Ryan looked with miserable eyes at the small figure curled close to the fire for warmth. "I know it was a bad time."
Mac nodded. "Yes it was. Today, I saw the fear in Aunt Janet's eyes as I worked to help Aunt Robbie. But I saw something else there. The same look I saw in my mom's eyes as she sat by Aliki's bed. It was courage. Not the courage to be brave but the courage to let go and let their partners be the very special people they are."
Mac tossed her stick on the fire and turned to look at Ryan standing tall and proud just on the edge of the ring of light. That's who Ryan was. A person who would always be stepping from the safety of the known into the unknown. "I want you in the space program if that is what you want. And if I lose you it will be to a great cause that you believed in."
Ryan felt dizzy and realized it was because she had been holding her breath. She breathed in raggedly and came to sit beside Mac. "I learned something today as well. I learned that I have in you someone who is my equal in everyway. Who I can trust with the things and people who are the most dear to me. You saved Mom's life. I am not sure I could have. Thank you."
Mac blushed and turned to look at the fire. In profile Ryan could see her Salish heritage and her quiet strength. "I need to finish my degree, Ryan. That is important to me. I think I might want to go on and do my doctorate as well. I want to be a writer like my mom but I don't want to write as she does about the tension between humans and the environment. That is not me. I want to write about the bond that is never far away between us and the spirit of the universe. I want to write about how we have only lost our way."
"Like the spirit in the cave."
"Yes, like the spirit in the cave. That reality is very different from your hard-nosed science."
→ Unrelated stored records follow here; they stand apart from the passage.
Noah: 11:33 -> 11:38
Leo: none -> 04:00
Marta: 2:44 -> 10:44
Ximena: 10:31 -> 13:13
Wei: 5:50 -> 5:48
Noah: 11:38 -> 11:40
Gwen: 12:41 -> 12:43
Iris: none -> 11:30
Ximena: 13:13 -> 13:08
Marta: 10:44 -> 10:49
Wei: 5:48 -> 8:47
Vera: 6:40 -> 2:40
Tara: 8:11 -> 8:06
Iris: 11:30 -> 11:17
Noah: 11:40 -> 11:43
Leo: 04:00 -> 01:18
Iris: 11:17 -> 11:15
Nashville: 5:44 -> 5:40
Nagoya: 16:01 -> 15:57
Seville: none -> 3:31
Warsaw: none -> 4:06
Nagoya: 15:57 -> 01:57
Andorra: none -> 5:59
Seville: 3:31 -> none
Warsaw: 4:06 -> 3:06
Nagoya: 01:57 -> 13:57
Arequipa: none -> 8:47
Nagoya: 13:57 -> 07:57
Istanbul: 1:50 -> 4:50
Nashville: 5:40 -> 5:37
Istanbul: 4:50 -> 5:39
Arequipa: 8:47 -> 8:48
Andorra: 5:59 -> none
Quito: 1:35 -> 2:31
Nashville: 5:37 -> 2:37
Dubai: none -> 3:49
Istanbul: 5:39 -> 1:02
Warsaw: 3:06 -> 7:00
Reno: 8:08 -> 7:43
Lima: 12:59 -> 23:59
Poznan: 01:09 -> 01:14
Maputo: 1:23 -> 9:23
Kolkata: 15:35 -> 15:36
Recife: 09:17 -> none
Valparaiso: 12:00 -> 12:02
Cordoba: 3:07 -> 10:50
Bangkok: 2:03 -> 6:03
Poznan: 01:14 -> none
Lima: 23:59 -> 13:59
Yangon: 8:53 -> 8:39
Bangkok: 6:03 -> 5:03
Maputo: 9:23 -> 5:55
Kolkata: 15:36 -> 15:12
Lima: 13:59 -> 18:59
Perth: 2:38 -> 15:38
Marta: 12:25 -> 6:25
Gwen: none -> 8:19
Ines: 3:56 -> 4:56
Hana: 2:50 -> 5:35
"Is it? I was talking to Aunt Bethy tonight. You know what she told me? She said that most people are content being surrounded by the familiar and the known. But there are a few who are blessed with the ability to see a little part of the beauty that is God's hand in the universe. She said there is no greater honour or responsibility than to be one of those few who will take us closer to understanding. I think we are after the same thing. We are just searching in very different ways."
Mac looked up into eyes filled with life and passion. "I love you Ryan. Will you marry me?"
Ryan felt herself smiling like an idiot. "Yes"
Mac smiled impishly as she moved closer to kiss the woman she knew was her soul mate. "I'll ask your parents for your hand in marriage first thing in the morning."
Ryan pulled Mac into her arms as she lay back on the cushions. "You are likely to find them still in their pj's."
"That's okay. We are all family."
In the cave, a soft chant mixed with the night wind and whispered to the land. "We are the first people. Our ancestors walk your forests and paddled your lakes. Their souls and hearts free. We are the people of the last age, who have stood as angry witnesses to your taking. We start at last on our journey to the home of our ancestors. We are the first people, the spirit of the land. You are one with us. This season, all seasons - forever."